Updated: Aug 8, 2024

Today, I’m unpacking the persistent experience of confusion—not the occasional kind, but the type that comes with being neurodivergent in a world that often feels like it’s communicating in a way I don’t fully grasp.


For me, confusion is not a rare occurrence; it’s something I face regularly. It’s always there, making tasks that should be straightforward feel complex and overwhelming. And when I find the courage to express my confusion and ask questions to try to understand, it’s not an act of defiance or an attempt to be difficult. It’s a genuine effort to seek clarity.


I’ve learned that in many social situations, expressing confusion can sometimes be a way for people to avoid responsibilities or retreat from uncomfortable situations. This concept was new to me. In my experience, confusion is always sincere. When I say I don’t understand, I mean it. I’m not trying to avoid anything or manipulate the situation. The more focus there is on my lack of comprehension, the more intense my stress becomes, often leading to anxiety.


This is where many misunderstandings arise. When I ask a lot of questions or seem to dwell on specific details, it’s not because I’m being difficult. It’s because I genuinely don’t understand what’s being communicated to me. I’m trying to comprehend the information as clearly as possible, but without that clarity, it can quickly become overwhelming, leaving me feeling stuck and anxious.


I’ve heard stories of people deliberately making mistakes to avoid tasks in the future. This idea is hard for me to understand. For me, mistakes are not part of a strategy; they’re a source of frustration. When I’m accused of pretending to be confused or making mistakes on purpose, it feels like a direct attack on my honesty and character.
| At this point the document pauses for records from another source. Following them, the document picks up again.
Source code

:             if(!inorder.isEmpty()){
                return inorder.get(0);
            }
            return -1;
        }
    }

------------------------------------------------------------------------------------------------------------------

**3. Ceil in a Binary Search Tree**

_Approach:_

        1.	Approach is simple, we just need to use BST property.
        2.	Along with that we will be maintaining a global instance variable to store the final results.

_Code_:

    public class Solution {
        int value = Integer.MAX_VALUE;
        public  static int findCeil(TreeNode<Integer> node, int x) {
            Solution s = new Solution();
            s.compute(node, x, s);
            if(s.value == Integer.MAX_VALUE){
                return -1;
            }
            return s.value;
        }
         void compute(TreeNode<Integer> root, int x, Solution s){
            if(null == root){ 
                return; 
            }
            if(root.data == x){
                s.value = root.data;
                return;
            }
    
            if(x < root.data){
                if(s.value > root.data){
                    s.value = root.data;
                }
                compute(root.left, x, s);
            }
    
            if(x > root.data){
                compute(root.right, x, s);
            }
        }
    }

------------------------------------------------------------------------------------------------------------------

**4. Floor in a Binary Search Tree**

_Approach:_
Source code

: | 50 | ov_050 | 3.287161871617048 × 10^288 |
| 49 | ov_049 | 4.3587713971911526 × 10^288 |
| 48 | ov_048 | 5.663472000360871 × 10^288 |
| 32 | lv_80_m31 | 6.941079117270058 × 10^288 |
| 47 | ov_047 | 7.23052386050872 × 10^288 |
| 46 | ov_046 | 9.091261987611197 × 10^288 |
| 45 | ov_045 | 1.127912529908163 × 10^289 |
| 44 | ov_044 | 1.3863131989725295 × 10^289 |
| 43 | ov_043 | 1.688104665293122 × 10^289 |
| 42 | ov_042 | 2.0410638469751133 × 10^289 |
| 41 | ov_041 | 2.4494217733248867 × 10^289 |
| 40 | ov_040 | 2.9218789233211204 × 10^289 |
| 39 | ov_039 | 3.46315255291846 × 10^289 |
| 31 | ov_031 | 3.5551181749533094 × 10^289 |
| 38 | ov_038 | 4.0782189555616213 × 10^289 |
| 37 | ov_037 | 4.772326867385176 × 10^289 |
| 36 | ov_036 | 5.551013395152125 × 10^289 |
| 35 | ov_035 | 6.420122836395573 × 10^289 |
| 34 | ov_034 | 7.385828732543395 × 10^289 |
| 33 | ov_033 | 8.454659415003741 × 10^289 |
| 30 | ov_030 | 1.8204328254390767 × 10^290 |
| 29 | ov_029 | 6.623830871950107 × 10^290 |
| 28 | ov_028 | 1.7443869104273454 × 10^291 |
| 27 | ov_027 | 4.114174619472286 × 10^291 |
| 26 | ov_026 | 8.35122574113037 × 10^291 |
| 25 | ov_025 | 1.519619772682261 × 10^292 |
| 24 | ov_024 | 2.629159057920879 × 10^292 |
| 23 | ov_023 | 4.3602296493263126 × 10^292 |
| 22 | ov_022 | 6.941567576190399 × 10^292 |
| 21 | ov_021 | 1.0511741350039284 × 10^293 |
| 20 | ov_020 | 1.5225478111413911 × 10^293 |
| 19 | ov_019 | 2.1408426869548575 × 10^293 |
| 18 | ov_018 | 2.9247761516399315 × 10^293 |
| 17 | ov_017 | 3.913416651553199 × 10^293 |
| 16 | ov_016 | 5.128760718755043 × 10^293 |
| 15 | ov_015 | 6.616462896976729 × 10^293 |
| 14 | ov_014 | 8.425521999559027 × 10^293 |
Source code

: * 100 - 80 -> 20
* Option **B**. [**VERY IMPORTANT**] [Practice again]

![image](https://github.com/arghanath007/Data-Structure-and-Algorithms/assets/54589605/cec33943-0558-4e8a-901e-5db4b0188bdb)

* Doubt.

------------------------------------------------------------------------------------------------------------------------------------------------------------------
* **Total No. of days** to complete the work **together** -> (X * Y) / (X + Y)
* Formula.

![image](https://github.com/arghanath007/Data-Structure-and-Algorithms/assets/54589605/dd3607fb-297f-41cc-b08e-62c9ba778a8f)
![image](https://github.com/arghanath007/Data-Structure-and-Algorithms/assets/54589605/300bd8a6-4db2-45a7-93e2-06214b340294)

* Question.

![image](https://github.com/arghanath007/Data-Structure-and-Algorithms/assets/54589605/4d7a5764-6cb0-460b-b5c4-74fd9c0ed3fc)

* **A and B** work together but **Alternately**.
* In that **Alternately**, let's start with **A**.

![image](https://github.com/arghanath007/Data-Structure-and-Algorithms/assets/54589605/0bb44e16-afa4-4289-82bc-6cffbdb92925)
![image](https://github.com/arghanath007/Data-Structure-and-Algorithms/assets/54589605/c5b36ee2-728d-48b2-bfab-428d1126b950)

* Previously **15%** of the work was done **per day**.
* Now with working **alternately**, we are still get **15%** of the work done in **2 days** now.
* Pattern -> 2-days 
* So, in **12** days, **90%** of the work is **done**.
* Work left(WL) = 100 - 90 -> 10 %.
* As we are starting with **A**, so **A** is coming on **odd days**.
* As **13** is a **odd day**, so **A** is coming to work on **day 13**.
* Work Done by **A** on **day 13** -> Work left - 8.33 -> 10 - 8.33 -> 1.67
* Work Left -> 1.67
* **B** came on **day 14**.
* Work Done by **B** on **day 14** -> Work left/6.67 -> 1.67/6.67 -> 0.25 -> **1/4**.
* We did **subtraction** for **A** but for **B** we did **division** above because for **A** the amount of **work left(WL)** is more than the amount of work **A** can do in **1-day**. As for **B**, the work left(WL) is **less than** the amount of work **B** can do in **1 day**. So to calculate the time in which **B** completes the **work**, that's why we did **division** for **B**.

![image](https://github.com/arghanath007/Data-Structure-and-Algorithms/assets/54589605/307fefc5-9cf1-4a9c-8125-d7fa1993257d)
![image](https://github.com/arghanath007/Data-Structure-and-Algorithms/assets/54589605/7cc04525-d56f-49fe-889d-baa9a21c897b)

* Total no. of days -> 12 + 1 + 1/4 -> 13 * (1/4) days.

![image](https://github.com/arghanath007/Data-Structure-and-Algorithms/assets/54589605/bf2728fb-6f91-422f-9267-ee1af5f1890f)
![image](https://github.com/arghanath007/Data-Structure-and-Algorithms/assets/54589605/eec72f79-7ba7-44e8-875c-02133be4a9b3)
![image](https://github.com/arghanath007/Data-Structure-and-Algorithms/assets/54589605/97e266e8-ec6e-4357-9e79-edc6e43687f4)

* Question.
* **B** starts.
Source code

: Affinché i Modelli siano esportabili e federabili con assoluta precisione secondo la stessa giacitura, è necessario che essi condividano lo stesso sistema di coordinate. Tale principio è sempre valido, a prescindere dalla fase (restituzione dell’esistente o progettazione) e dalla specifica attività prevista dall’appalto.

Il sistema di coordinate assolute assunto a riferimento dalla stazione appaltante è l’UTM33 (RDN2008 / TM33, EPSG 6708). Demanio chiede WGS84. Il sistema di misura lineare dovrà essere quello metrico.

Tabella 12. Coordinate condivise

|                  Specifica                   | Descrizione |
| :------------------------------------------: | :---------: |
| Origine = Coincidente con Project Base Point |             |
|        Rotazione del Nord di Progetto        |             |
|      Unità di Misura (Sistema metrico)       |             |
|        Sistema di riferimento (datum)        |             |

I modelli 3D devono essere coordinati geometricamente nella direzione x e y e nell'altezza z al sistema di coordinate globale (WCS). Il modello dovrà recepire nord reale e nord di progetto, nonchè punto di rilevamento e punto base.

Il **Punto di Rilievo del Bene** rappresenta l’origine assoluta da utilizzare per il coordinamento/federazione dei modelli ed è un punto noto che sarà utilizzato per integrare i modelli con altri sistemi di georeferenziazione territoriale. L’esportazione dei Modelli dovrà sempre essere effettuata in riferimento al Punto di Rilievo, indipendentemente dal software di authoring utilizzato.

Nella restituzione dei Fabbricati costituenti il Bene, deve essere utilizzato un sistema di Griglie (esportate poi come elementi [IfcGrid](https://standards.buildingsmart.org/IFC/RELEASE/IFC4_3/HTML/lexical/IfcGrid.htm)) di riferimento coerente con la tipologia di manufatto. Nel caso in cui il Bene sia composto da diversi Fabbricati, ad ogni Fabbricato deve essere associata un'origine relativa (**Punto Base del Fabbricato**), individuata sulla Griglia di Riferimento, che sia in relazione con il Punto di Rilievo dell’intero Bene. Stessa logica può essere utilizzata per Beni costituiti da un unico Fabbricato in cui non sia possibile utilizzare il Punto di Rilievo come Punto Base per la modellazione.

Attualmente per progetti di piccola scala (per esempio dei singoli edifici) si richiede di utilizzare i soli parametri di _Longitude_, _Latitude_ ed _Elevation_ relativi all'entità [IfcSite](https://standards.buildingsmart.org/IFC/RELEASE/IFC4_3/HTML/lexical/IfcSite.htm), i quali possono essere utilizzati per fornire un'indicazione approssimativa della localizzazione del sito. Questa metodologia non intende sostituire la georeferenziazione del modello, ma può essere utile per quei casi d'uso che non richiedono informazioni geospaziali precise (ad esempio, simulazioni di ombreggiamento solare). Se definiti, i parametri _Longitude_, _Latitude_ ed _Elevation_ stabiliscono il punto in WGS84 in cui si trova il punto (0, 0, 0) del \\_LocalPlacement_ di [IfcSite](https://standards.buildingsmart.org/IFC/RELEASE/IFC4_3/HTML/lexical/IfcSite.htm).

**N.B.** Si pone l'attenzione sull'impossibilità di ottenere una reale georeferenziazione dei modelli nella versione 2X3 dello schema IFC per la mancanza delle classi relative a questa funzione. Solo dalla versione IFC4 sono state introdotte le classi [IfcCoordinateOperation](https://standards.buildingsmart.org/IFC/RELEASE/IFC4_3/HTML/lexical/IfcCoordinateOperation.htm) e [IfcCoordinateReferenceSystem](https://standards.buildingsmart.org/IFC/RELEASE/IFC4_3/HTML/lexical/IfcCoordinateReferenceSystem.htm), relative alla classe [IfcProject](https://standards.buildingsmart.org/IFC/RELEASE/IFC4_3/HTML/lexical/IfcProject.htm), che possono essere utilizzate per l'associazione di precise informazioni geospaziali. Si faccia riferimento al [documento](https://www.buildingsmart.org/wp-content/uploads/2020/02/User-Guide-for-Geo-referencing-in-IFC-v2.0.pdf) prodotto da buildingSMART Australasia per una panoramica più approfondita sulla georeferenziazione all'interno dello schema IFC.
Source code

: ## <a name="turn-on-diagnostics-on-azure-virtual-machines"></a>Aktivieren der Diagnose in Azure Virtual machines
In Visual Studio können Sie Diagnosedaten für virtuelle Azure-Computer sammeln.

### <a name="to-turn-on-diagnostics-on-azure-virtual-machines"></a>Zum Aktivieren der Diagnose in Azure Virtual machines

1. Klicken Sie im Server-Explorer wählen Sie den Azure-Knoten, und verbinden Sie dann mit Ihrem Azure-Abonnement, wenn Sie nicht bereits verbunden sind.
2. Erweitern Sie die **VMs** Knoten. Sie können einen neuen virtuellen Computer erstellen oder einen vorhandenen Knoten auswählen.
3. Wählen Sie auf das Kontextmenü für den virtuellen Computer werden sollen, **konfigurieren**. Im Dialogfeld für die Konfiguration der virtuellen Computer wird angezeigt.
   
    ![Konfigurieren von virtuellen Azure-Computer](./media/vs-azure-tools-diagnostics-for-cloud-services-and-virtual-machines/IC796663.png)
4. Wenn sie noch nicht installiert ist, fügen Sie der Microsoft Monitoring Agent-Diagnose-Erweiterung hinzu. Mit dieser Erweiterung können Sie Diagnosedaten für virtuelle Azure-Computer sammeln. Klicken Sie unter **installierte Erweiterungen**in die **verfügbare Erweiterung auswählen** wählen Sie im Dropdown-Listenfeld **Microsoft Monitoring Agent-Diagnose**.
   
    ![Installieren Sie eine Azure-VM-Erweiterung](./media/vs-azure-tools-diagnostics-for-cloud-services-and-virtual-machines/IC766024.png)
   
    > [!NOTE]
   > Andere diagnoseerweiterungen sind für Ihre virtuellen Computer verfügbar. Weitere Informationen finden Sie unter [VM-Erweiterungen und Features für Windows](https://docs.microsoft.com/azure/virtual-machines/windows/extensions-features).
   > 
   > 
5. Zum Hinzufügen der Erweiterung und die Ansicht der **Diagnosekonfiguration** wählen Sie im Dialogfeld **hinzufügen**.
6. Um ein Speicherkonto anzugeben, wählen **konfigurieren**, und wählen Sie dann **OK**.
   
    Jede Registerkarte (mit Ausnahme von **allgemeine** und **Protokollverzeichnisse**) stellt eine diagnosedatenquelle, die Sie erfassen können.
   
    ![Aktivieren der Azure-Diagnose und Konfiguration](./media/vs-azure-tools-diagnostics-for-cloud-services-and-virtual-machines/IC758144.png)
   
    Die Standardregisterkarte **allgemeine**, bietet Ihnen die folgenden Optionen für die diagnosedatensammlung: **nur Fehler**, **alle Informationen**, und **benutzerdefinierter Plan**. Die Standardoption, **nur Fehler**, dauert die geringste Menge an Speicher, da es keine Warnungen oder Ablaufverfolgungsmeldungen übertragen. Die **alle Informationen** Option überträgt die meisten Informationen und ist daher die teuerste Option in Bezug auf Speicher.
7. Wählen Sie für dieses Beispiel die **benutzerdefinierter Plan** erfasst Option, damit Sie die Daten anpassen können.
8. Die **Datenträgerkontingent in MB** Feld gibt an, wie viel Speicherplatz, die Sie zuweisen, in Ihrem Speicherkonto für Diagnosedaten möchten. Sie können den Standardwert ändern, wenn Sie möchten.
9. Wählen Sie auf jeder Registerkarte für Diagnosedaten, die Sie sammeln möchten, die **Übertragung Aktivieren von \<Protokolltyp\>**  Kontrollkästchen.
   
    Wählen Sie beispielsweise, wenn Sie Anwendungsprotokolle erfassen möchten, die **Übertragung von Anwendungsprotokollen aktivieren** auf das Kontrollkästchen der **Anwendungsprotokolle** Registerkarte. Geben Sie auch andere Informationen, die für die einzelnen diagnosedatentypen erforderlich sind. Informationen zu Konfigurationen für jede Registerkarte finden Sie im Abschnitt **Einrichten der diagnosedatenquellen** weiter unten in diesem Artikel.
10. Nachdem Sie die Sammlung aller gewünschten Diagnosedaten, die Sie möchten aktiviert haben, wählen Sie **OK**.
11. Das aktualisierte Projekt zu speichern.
When my confusion becomes overwhelming and my questions become persistent, it’s not an attempt to challenge anyone. It’s a sign that I’m struggling and need help. Understanding this can make a significant difference in how interactions unfold. I’m not trying to cause trouble or avoid responsibility; I’m trying to gather the information I need to manage my tasks and interactions without feeling lost or overwhelmed.


When I say I’m confused, I’m reaching out, hoping to be understood. Even if you can’t help me immediately, acknowledging my confusion and letting me know that it’s valid can make a big difference. It helps to know that I’m seen and that my struggles are recognized.